Excerpt to read:

Content starts

For Azure SQL, errors generated with a severity level equal or less than 10 do not really generate an exception but are considered as a simple informational or warning message. Driver libraries are capturing this information through specific classes (e.g., InfoMessage for .NET Provider for SQL Server) together with proper exception collection.

At the very minimum, you’ll also want to use these details about the error condition as part of your logging strategy for further analysis from the operations team in charge or running your application. Other than that, you’ll have to decide what option between just retrying the operation (as described in the retry logic section) and returning the information back to the caller is the most correct, so that one can take appropriate decisions on the best course of action for each specific use case.

Frameworks, ORM, and MicroORM

So far, we mentioned that client drivers are generally providing base abstractions to connect, query, and consume results from Azure SQL database instances. That said, application developers in most cases are typically looking at higher-level abstractions to help them be more productive and eliminate recurring and potentially error-prone data access tasks, like representing and interacting with data entities in their application logic.

To achieve higher productivity, a number of data access frameworks have been created of the last 20 years or such that could be grouped in two main buckets:
  • Helper classes that just wrap those base abstractions and simplify common tasks

  • Object-Relational Mappers (ORM), providing rich data modeling and mapping capabilities to reduce the impedance mismatch between relational structures and object-oriented programming

The following table represents a (non-exhaustive) list of some of the most popular libraries in the market by programming language:

Language

Recommended/popular libraries

.NET

• Datasets

• Entity Framework (Core)

• Dapper

Java

• Spring Data

• Hibernate

PHP

• Doctrine

• Eloquent

Node.js

• RxDB

• TypeORM

• Sequelize

Python

• SQLAlchemy

• Django

• pandas

Ruby

• ActiveRecord

Go

• Gorm

In the next sections, we’ll dig deeper into some of them.

Data access frameworks

Although basic abstractions will generally take control of every possible aspect of your database interactions, they may require a lot of boilerplate code in your application to transform objects and structures representing higher-level entities in your logic into rows and columns within your database structure.

Content ends

Entries provided:
Content starts

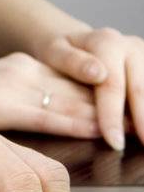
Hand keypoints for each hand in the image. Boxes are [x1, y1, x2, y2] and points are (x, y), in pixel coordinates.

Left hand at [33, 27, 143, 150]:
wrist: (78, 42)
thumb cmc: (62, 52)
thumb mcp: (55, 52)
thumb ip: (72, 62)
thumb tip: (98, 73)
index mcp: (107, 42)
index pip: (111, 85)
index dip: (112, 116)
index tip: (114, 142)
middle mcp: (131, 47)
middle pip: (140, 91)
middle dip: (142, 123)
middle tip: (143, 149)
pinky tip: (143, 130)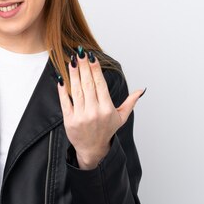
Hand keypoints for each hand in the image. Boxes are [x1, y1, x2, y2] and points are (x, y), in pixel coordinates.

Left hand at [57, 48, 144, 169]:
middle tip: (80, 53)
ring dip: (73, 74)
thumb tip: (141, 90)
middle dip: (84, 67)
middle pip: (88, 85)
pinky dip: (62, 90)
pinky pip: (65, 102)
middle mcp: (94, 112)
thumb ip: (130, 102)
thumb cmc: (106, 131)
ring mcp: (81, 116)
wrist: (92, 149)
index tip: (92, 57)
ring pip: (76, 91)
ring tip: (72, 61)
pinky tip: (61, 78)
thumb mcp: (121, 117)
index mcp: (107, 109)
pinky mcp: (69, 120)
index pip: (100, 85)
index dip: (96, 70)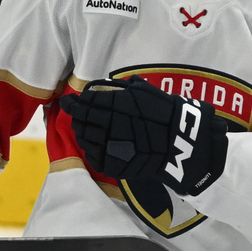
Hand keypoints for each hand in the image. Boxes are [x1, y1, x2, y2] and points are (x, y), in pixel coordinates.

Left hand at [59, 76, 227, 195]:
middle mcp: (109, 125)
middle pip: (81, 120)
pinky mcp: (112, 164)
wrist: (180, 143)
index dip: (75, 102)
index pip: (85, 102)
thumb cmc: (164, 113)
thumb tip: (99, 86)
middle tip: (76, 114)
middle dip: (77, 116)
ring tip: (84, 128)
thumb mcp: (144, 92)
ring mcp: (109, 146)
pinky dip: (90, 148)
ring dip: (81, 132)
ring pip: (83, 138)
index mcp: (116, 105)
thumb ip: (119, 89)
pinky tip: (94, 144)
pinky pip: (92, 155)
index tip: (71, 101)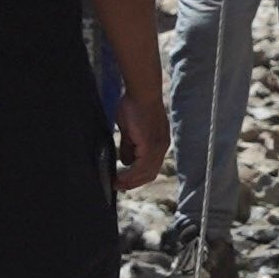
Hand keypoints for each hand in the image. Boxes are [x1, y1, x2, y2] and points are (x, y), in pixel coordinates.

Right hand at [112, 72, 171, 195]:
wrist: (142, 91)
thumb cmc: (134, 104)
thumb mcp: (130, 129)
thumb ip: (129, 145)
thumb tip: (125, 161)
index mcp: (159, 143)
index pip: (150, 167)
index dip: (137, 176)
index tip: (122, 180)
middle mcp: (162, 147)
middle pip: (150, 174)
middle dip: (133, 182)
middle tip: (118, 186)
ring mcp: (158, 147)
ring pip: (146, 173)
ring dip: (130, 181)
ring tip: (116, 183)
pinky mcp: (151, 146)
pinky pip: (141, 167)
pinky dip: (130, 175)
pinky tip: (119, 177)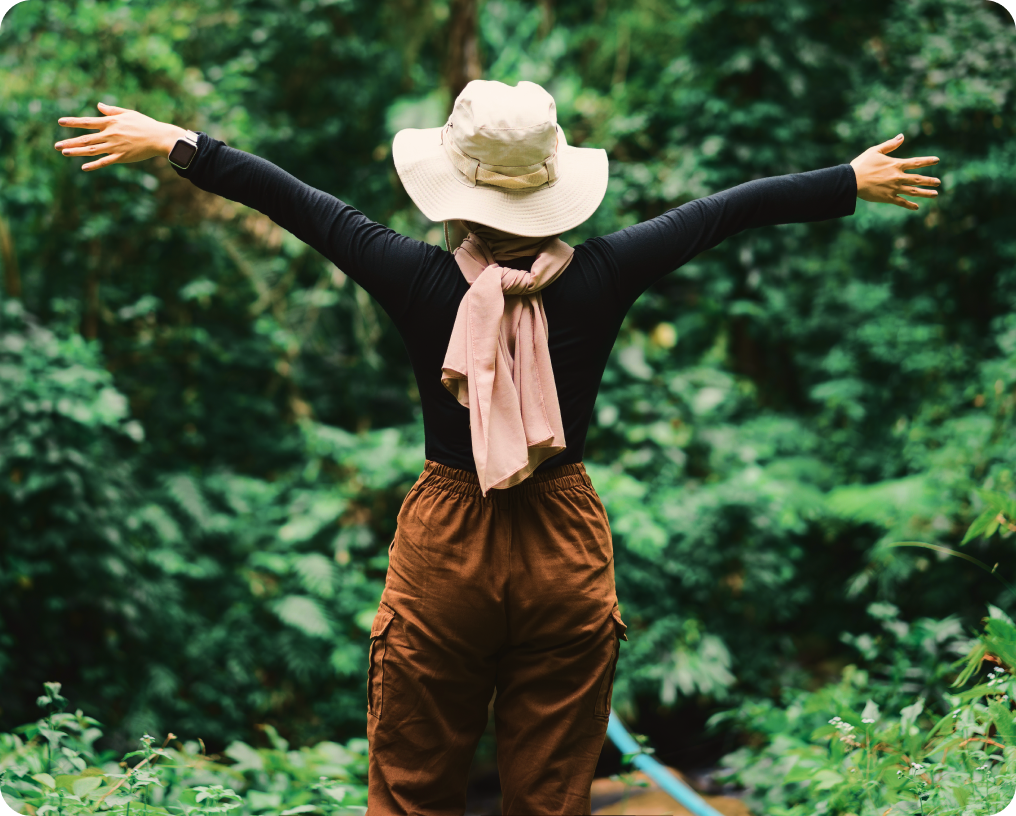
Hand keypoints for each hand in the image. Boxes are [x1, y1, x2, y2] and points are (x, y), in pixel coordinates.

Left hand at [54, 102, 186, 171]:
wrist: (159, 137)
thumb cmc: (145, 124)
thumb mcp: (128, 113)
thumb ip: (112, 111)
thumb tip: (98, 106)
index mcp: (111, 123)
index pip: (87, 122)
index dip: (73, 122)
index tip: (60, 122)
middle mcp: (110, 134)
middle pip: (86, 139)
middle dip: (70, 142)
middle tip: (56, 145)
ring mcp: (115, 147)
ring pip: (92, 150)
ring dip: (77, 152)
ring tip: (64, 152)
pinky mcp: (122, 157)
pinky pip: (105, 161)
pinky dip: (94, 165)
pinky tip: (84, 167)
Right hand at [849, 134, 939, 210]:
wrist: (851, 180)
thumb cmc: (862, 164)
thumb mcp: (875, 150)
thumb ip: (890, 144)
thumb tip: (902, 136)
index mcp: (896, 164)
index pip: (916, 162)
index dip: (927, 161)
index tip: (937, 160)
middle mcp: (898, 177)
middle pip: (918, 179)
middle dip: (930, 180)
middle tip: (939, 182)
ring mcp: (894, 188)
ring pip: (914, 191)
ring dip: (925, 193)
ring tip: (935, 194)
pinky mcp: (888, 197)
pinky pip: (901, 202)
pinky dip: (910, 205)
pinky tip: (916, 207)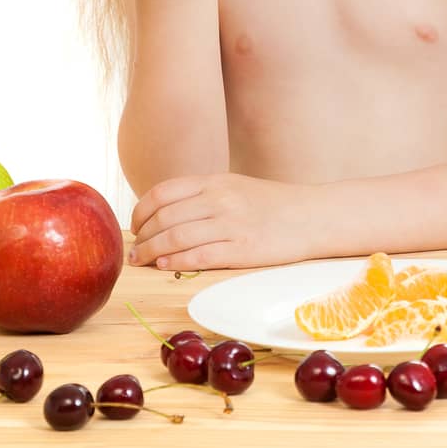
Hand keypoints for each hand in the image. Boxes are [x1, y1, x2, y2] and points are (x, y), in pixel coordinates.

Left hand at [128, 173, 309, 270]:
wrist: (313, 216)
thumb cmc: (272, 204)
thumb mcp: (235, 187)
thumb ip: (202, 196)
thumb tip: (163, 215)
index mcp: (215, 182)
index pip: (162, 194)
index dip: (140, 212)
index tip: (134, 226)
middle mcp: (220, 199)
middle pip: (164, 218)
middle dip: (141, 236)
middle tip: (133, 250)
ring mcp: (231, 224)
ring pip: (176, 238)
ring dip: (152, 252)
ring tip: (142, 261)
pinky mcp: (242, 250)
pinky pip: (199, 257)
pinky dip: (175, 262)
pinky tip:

Content ends

Exercise requirements:
In the excerpt on Azure SQL data access, which severity levels produce errors that are treated as informational or warning messages instead of exceptions?

Result of this exercise:
Severity levels equal to or less than 10.